-- SOURCE MATERIAL follows --
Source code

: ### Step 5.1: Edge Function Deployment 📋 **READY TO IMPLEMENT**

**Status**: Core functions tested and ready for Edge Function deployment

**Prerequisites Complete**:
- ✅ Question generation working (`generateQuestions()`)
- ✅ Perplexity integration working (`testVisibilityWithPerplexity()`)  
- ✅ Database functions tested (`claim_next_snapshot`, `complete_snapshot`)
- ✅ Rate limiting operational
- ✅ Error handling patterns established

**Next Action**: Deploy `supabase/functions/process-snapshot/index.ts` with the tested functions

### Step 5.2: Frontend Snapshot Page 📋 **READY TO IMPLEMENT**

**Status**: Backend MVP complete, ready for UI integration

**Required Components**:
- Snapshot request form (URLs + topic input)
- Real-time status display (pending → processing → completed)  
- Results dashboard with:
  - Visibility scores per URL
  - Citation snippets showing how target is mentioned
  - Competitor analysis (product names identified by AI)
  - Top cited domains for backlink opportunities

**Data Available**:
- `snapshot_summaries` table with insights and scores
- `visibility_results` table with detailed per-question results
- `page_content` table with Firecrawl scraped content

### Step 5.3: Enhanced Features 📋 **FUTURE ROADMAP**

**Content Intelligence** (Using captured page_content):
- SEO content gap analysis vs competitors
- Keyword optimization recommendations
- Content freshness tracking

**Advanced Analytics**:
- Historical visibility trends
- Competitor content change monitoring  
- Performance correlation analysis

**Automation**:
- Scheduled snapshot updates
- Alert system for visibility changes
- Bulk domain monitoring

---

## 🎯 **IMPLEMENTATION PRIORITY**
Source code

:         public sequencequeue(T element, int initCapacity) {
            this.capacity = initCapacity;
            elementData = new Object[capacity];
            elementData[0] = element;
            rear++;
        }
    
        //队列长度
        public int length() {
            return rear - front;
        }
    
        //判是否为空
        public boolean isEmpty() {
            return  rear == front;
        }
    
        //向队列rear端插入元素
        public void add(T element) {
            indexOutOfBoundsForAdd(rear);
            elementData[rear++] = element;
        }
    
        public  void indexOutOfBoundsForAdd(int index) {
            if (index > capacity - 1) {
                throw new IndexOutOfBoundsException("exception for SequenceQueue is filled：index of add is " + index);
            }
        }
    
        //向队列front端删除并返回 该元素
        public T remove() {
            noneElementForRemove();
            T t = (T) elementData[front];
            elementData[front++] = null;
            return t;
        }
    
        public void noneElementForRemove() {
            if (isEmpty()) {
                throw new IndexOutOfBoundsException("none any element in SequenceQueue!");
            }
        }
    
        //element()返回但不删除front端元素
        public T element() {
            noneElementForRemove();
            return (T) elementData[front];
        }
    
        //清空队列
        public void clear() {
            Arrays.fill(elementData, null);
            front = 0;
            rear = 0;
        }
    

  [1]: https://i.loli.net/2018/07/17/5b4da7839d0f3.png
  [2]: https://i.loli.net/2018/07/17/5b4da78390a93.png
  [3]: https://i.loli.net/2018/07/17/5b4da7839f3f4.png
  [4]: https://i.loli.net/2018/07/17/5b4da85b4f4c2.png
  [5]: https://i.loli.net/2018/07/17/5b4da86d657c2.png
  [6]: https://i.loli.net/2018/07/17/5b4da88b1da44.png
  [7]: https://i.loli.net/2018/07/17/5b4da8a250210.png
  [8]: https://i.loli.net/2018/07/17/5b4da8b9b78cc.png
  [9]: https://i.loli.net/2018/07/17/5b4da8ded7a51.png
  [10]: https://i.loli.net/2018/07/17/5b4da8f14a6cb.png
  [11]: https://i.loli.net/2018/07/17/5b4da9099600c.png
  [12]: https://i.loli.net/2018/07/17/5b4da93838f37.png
-- SOURCE MATERIAL concluded --
WHAT TO PRODUCE:
Sift the data above for lines with "null", then copy each one.

RESULT FOR THIS TASK:
            elementData[front++] = null;
            Arrays.fill(elementData, null);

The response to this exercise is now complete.